Back to Flash (vs Short Story)

This is a subject that has fascinated me ever since I discovered – and ventured into – the world of flash. I’ve previously pondered the difference between prose poetry and flash (you can read it here, if you’re interested) but I’ve recently been looking for publications (online and print) that pay for short stories and I’ve found that flash and short story have a huge and blurry overlap.

Stories can be as short as Hemingway’s famous six-worder (‘For sale: baby shoes. Never worn.’) and they can range all the way up to twenty thousand words or so. From what I’ve discovered between twenty and forty thousand would be a novella and anything over forty thousand is a novel. The latter statistic surprised me as I’d always thought that a novel needed to be at least eighty thousand words (adult novels, that is, children’s books are generally shorter).

Of late (over the last twenty years, let’s say) the short story has developed ‘specialisms’, the most discernible of which is flash fiction. Different editors and publications all have their own definitions of the difference between a flash and a short story, with upper word limits ranging from 50, 60, 100 or 250 words all the way up to 1500 or 2000 for flashes. Short story limits can look similar, although the very short stories (under 500 words) are generally acknowledged as flash, sudden- or micro-fictions. Just looking at these numbers, it is really easy to see a huge overlap between flash and short story – so how do you decide if you have written a flash or a short story?

Musing over the above question has led me to a minor epiphany – perhaps the difference is not at all the number of words that comprise the story, rather it is the content of the story? The way I’m now considering small fictions is in this light, and, so far, I seem to be justified in it. So here goes:

A short story is complete. It is not difficult to get into, and can be read superficially as well as being interrogated for a deeper meaning. There will be characters, a story (conflict, battle, resolution etc) and an ending. Dialogue is always a good addition, as is a detailed location. Short stories, once read, should engender a feeling of satisfaction and closure, a feeling of being done with this narrative.

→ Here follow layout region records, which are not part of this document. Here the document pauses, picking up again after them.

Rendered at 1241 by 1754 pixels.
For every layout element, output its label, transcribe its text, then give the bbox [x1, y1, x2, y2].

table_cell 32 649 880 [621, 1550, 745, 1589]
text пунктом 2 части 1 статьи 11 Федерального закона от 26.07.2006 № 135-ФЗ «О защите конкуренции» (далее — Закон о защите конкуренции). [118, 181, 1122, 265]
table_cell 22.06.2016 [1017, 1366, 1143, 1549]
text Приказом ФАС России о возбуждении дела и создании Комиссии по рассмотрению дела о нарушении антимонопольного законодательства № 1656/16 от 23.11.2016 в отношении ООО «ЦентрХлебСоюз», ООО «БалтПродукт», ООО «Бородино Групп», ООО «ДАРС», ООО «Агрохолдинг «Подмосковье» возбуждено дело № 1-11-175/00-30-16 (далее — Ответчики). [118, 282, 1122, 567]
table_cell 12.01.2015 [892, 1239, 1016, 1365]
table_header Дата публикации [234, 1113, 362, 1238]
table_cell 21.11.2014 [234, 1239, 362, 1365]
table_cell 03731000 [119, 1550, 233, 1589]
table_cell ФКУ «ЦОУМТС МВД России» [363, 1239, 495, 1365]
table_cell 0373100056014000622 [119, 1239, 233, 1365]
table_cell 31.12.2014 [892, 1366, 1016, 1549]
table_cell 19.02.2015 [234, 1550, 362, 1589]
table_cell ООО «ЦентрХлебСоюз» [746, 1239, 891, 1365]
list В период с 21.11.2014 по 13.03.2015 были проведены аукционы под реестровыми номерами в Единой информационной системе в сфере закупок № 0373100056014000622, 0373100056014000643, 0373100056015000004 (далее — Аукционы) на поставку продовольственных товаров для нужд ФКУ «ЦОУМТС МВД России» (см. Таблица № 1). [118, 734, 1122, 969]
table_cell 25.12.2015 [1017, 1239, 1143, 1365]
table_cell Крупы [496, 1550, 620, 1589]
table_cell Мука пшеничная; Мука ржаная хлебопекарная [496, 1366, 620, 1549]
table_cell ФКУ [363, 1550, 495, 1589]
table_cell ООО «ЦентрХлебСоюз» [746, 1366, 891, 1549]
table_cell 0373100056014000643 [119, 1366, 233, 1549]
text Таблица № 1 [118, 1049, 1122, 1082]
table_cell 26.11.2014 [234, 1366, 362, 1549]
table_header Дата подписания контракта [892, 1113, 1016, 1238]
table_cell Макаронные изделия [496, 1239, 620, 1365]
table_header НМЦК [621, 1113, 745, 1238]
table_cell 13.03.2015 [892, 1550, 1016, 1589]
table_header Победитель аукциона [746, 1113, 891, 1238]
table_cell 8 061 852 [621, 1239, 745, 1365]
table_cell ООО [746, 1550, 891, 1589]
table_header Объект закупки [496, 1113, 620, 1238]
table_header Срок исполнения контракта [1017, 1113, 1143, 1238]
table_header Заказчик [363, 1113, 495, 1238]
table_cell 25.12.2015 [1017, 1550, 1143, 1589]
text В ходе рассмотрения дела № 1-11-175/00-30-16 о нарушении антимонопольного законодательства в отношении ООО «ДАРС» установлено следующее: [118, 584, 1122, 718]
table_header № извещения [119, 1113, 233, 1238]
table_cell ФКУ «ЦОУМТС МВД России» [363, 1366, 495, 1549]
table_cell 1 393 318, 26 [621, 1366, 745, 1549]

Flash fiction, on the other hand, is packed with more meaning than the word count would seem to allow. Flashes can contain everything that a story does, and must flow narratively – anything too ephemeral is probably straying into the realm of prose poetry. While some flashes can be read just once and seem to be superficial complete stories, good flashes often leave the reader slightly bemused, or even lightly frustrated – like getting to the last page of a gripping thriller and finding that the last couple of pages have been ripped out by some sadist. Good flashes can, and should, be read over and over again, with more meaning and different interpretations presenting themselves with each fresh reading thanks to the meaningful gaps in the narrative. NB Not plot-holes but deliberate gaps left by the author so the reader can arrive at their own inferences. It is important to trust your reader to read flashes ‘properly’ and to avoid the temptation to over-explain what’s going on. A successful flash is difficult to write and should be challenging (but satisfying) to read – but when you get it right, you will know it!

To summarise, here’s a metaphor for you: we can say that a short story uses a wide-angle lens to show everything in the picture in crystal sharp detail, while a flash uses a macro lens, close and tight on the focal point, with the background out of focus and open to interpretation and extrapolation.

I’ll finish off with my latest drabble (100-words exactly) which can be found here on Drablr if you would like to see more of the short form.

See you all soon

x Liz

Goldilocks Revisited

When the bears returned from their walk a small girl had broken and entered their home – just entered, really, as the door was unlocked.

They found that not only had she trespassed, she had stolen their food too, sampling a bit of each bear’s porridge, before bouncing on each of their beds.

Then they discovered that the intruder was still there, sleeping in the smallest bed. They stood around uncertainly, wondering what to do.

Eventually, the small girl stirred and stretched, yawning prettily. Then she saw the bears and screamed.

So they ate her, just to stop the noise.